Global Warming and Mass Murder
by Bradley Jarvis
In the October 2006 issue of Scientific American, paleontologist Peter Ward describes a theory that implicates global warming in several major mass extinctions in Earth's past. According to the theory, just prior to these extinctions, carbon dioxide and methane expelled from volcanoes reduced the amount of oxygen entering the ocean. This induced anaerobic bacteria living there to thrive and expel enough hydrogen sulfide into the oceans and atmosphere to kill most other species in the oceans and on land. The concentration of carbon dioxide required to trigger such an extinction corresponds to what we may have by the end of the next century if global warming continues unchecked.

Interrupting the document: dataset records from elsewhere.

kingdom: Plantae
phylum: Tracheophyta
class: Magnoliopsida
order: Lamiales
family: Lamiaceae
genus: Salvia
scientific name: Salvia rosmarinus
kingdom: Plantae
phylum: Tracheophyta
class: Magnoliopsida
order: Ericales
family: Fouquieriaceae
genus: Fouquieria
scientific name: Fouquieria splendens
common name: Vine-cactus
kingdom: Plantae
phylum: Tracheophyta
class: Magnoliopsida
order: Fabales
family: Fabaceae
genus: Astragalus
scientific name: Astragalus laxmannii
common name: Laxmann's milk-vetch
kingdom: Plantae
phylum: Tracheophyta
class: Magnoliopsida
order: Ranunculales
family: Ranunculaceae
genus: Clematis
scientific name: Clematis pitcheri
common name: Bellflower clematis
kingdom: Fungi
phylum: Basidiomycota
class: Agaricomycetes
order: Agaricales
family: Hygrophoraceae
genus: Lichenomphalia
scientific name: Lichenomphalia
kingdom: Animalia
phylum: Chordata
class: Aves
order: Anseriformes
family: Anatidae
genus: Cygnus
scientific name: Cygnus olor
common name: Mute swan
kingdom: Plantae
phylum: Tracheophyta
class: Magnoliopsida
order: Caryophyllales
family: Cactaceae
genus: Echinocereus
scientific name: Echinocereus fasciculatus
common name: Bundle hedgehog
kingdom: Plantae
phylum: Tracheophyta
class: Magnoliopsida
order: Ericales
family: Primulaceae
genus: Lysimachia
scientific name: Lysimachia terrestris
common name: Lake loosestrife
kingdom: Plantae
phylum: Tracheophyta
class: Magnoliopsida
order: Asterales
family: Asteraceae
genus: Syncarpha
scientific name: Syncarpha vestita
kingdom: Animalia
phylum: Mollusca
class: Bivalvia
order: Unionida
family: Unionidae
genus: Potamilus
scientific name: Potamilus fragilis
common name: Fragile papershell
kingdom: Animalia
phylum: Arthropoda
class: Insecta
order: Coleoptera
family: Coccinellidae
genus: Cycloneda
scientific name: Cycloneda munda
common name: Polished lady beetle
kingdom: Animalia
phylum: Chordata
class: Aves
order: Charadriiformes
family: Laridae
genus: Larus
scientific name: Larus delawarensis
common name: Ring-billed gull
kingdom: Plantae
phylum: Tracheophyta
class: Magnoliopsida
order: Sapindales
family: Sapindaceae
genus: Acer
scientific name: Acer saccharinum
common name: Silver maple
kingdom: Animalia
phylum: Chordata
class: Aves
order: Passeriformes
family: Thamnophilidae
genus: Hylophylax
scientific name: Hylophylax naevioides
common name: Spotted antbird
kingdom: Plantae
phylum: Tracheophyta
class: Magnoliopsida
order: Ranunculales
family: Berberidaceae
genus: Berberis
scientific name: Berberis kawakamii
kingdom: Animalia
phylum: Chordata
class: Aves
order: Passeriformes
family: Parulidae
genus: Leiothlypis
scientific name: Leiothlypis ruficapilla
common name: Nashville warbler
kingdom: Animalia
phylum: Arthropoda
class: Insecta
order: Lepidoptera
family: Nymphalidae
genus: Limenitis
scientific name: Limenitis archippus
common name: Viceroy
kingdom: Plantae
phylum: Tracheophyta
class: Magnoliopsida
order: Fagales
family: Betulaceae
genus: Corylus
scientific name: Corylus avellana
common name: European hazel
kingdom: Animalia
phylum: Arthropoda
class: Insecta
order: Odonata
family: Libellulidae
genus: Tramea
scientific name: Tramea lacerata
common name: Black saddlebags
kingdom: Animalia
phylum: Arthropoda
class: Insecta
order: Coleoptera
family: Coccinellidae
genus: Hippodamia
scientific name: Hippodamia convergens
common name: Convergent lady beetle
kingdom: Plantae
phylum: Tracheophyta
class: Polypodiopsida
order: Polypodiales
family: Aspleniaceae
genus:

The possibility of such a disaster far overshadows any of the reasons presently considered for reducing global warming. By aiding and abetting an extinction event of this magnitude (much greater than what we are already causing), our species would lose any claim to being "good" or "an improvement over the others," becoming in fact the absolute, exact opposite.
According to James Hansen, one of the world's top experts on global warming, we have perhaps ten years to reduce greenhouse gases before the process gets out of control. By coincidence, this corresponds to the amount of time we have left to avoid the worst consequences of overconsumption. Since greenhouse gases comprise much of our waste, cutting back on consumption will also mitigate global warming.
I've estimated that by reducing annual consumption (mass) by at least 22 percent per year, with renewable energy and reusable products making up the difference, we could extend our current energy supplies long enough to create a sustainable economy, and in the process avoid global disaster. In Global Warming: A Very Short Introduction, Mark Maslin estimates that it would cost two percent of GDP (GWP) to make the necessary reductions in greenhouse gases. My model indicates that to avoid the consumption peak, GWP would need to grow much slower than presently, gaining only five percent of its current value in ten years (as opposed to 19 percent if the present rate continues - which it likely won't); the gain would more than account for what's needed.
The 2006 annual meeting of the U.N. dealing with global warming concluded without any significant progress on new agreements beyond the modest Kyoto Protocol. The United States, the world's largest emitter of greenhouse gases, refuses to even abide by Kyoto, continuing to increase its contribution to the problem rather than alter its economic growth trajectory.
Every year we wait makes the required cuts much deeper, and we cannot afford to waste any time. What's at stake is far more important than our economic welfare. And when you consider that we may hold Life's only hope for establishing a foothold somewhere else to decouple its existence from the fate of the Earth, we literally risk being responsible for the ultimate destruction of everything that matters.